Repetição, ‘acto de repetir’. Houve uma época em que a habilidade para concretizar efeitos de repetição era a norma pela qual se definia o autor de cinema. Prerrogativa do realizador, que fique claro. John Ford fazia sempre o mesmo filme, o que o próprio não desmentia, e ninguém lhe poupava encómios, Alfred Hitchcock só muito raramente alterava o método com o qual captava a nossa atenção. John Carpenter, com bastante sucesso crítico, ou Brian de Palma, este com pouco ou nenhum, também utilizavam sempre a mesma metodologia (Brian de Palma ainda anda por aí, John Carpenter diz que não). E que dizer de David Lynch ou Stanley Kubrick (que mudava de género de filme para filme, mantendo tudo o resto) ou Quentin Tarantino. Não, não é uma interrogação.

Os tempos mudam, todavia algumas almas notavelmente insistem… E este é o maior elogio que se pode fazer a Nic Pizzolatto, o criador da série antológica True Detective, que já vai na 3ª temporada.  

O mínimo que se pode dizer de True Detective é que começou maravilhosamente. A 1ª temporada é um daqueles extravagantes pontos de inflexão, onde do topo se deriva sem que isso implique descer. Coisas da física dos corpos em jornada pelo Cosmos sem estrelas ou planetas por perto. E também da Arte. A ele, Pizzolatto, devemos uma das personagens mais carismáticas que qualquer um (desde que com memória afectiva pela ficção) recordará para sempre. Rustin Cohle, o pessimista ateu, interpretado Matthew McConaughey. Devemos-lhe também uma forma de contar histórias, que não sendo nova, através linhas temporais que se interligam, contém em si um espírito ancorado na perda como fim absoluto que (that’s the catch) não permite um fim definitivo, a vida possível em modo de navegação à vista que não pode deixar de ser vivida, por assim dizer; exposta de uma forma opressiva, feita de planos tendencialmente longos, evolução narrativa lenta e quebras de tensão visual em contraste com a robustez e secura de um diálogo sincopado (do qual, por exemplo, uma boa parte das vezes se excluem artigos e elementos de ligação). E aí o termo novidade, uma vez sublimado o método na estrutura narrativa, já pode (e deve) ser utilizado.

Na 2ª temporada as coisas já não correram tão bem. Pizzolatto não aliviou a panela de pressão, ainda e sempre à beira de uma explosão que não ocorre, mas deixou para trás uma parte do método. Enfim, não quis fazer igual, e acabou a empurrar com a barriga. O que, mesmo com o risco de se cometer uma injustiça, dá nota de animal assustado.

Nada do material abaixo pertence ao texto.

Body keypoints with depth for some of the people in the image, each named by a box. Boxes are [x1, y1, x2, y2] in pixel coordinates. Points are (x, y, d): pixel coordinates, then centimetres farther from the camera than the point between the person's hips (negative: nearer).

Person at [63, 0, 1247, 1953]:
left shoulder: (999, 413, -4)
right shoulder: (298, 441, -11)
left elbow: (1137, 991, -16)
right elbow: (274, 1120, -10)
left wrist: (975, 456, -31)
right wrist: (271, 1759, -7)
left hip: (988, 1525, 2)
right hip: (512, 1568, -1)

Todos nos lembramos de Kid A, o álbum seguinte a OK Computer, dos Radiohead. E agora? Não sei! Mas alguma coisa tem de se fazer… Bom, pode ser que ninguém repare. Mas claro que acabamos por notar, afinal, estamos todos a olhar para lá. E com um máximo de atenção. Pizzolatto reconheceu o erro, como se pode comprovar nas poucas entrevistas que deu entretanto.

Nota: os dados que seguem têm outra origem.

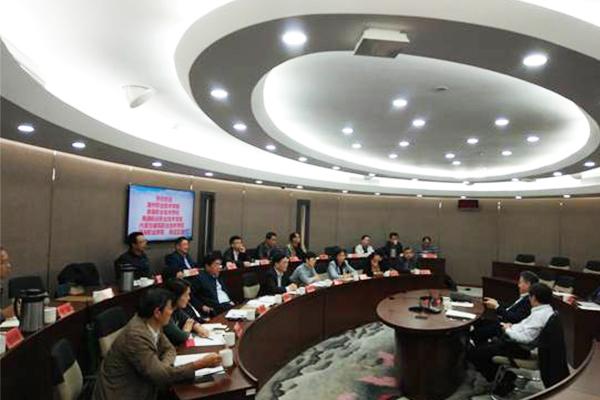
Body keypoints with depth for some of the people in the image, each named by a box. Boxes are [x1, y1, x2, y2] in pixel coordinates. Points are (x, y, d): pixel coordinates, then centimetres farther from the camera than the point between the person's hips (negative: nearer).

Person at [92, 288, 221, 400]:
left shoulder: (151, 324, -4)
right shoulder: (136, 335, -27)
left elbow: (169, 349, 8)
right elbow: (159, 375, -28)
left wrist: (162, 367, -13)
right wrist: (199, 364, -27)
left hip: (137, 385, 7)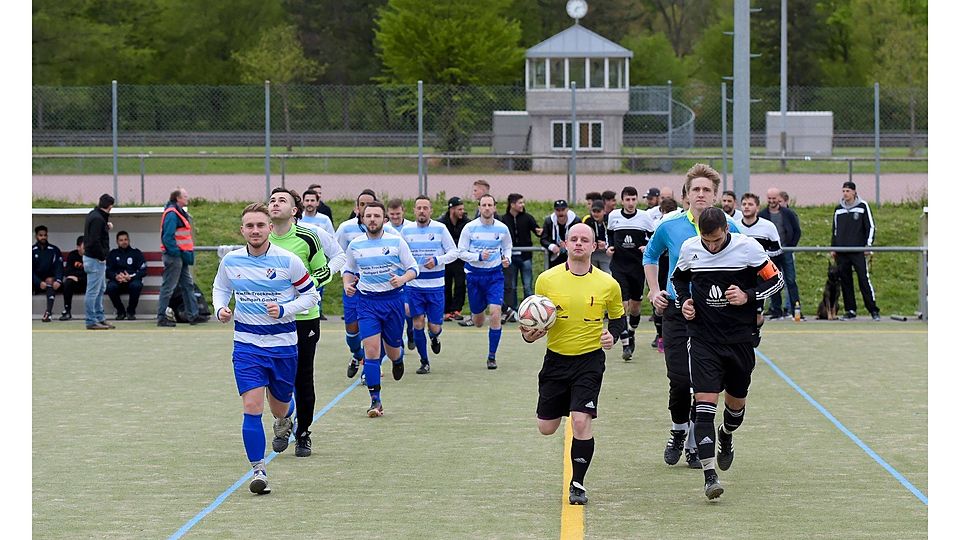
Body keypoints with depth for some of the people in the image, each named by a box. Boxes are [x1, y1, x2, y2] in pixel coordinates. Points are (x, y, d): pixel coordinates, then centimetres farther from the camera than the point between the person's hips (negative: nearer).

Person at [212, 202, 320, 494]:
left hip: (283, 343, 0)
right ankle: (258, 471, -11)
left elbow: (310, 294, 0)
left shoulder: (288, 260, -10)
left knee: (279, 407, 13)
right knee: (252, 406, -15)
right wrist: (220, 309, -3)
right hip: (247, 343, 0)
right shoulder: (230, 261, -2)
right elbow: (220, 288, 18)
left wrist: (284, 310, -16)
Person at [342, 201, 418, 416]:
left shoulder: (396, 242, -2)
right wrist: (347, 284, -3)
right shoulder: (355, 245, 3)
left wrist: (403, 278, -19)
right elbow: (348, 270, 18)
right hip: (366, 301, 0)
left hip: (393, 299, 0)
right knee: (371, 349, -13)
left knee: (392, 350, 9)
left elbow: (413, 268, 2)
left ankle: (399, 357, 50)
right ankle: (375, 400, -9)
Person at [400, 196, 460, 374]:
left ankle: (435, 337, 38)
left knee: (434, 326, 0)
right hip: (414, 285, 1)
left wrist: (438, 261, -16)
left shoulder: (440, 229, -4)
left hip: (435, 285, -1)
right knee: (418, 323, -4)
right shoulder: (406, 230, 3)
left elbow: (454, 252, -1)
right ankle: (424, 362, 10)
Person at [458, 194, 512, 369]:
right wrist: (479, 256, -20)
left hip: (494, 275, 0)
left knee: (495, 313, -17)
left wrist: (507, 259, -7)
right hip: (474, 274, 0)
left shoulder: (502, 228, -2)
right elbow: (461, 252, -5)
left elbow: (508, 247, 15)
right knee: (478, 322, 8)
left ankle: (492, 356, -7)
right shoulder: (470, 228, -7)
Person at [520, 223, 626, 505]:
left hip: (590, 360, -2)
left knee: (581, 422, -17)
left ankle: (577, 483, 0)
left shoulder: (608, 284, -4)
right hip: (556, 358, 2)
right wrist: (529, 334, -17)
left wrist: (612, 334, -9)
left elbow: (618, 318, 12)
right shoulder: (547, 279, -4)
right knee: (546, 428, 8)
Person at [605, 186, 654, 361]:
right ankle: (626, 344, -10)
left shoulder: (644, 217, -2)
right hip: (618, 265, -1)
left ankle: (632, 332, 39)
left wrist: (648, 247, -13)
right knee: (622, 304, -11)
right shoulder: (613, 216, 2)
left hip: (638, 266, 1)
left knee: (635, 304, 11)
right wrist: (609, 246, 3)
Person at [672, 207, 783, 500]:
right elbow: (679, 278, 18)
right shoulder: (689, 248, -3)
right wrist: (684, 301, -1)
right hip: (703, 339, 0)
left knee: (736, 403, 14)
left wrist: (748, 297, -16)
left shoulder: (747, 247, -10)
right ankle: (709, 475, -16)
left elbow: (775, 279, -1)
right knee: (705, 403, -14)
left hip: (740, 338, 0)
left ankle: (726, 436, 51)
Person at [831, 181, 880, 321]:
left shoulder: (862, 206, 1)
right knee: (845, 281, 3)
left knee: (864, 279, -10)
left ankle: (873, 310, -7)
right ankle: (850, 310, 9)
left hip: (858, 251, -4)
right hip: (841, 253, 4)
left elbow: (871, 227, 3)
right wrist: (833, 247, 14)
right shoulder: (838, 209, 13)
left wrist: (868, 244, -6)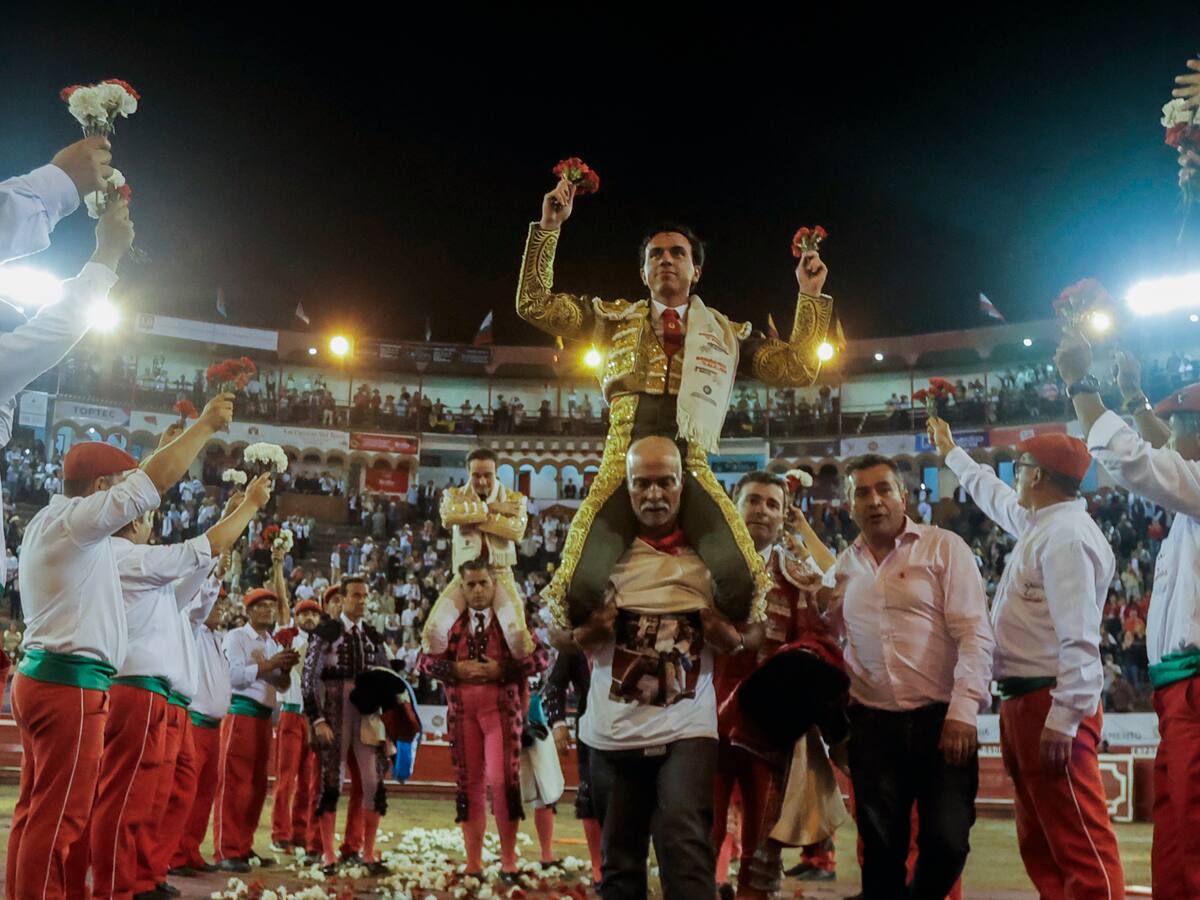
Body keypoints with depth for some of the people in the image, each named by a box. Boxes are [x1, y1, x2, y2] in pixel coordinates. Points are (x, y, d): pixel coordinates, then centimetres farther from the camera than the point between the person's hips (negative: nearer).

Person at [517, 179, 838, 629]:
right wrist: (549, 227, 5)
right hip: (622, 469, 0)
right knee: (582, 585, -22)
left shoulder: (726, 334, 17)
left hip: (691, 473, 0)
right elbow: (534, 305, 12)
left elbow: (797, 368, 15)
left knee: (740, 578, -26)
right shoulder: (616, 319, 17)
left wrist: (811, 296, 9)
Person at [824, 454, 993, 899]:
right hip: (873, 724, 3)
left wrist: (963, 711, -15)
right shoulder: (842, 569, 11)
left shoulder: (944, 548, 0)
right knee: (881, 847, 6)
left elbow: (975, 634, -7)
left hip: (942, 718, -3)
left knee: (946, 842, -4)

A 3ª temporada foi, assim sendo, o regresso a casa por que tanto ansiávamos. Tal como, socorrendo-nos de John Carpenter, Escape From L.A. não é uma mera repetição de Escape From New York, mas o seu ilustre e inevitável complemento, também esta 3ª temporada é a necessária redundância que dá sentido ao todo. Não porque repita, mas porque permite a profusão, complementando assim o que já entrevíramos na 1ª temporada. Os casos nunca se resolvem na sua totalidade, mesmo que multipliquemos por dois o tempo para os resolver. Mesmo que se jogue para além do tempo, no limite da memória, onde o eu se desvanece e a resolução já nem sequer importa. Certos muros, tal como certas classes dominantes, nunca serão derrubados.

Pizzolatto gosta de piscar o olho ao melodrama, mas não é, definitivamente, um coração mole. E não me venham com o final da 1ª temporada, que é tudo menos a vitória da esperança. A luz está a ganhar, sim, sim, Rusty, engana-te que eu também finjo que acredito. Bem sei que já ouviste falar nessa tal de energia escura, a tal que, mais tarde ou mais cedo, vai acabar por atirar a gravidade para os confins do esquecimento, onde, segundo consta, tudo é negro.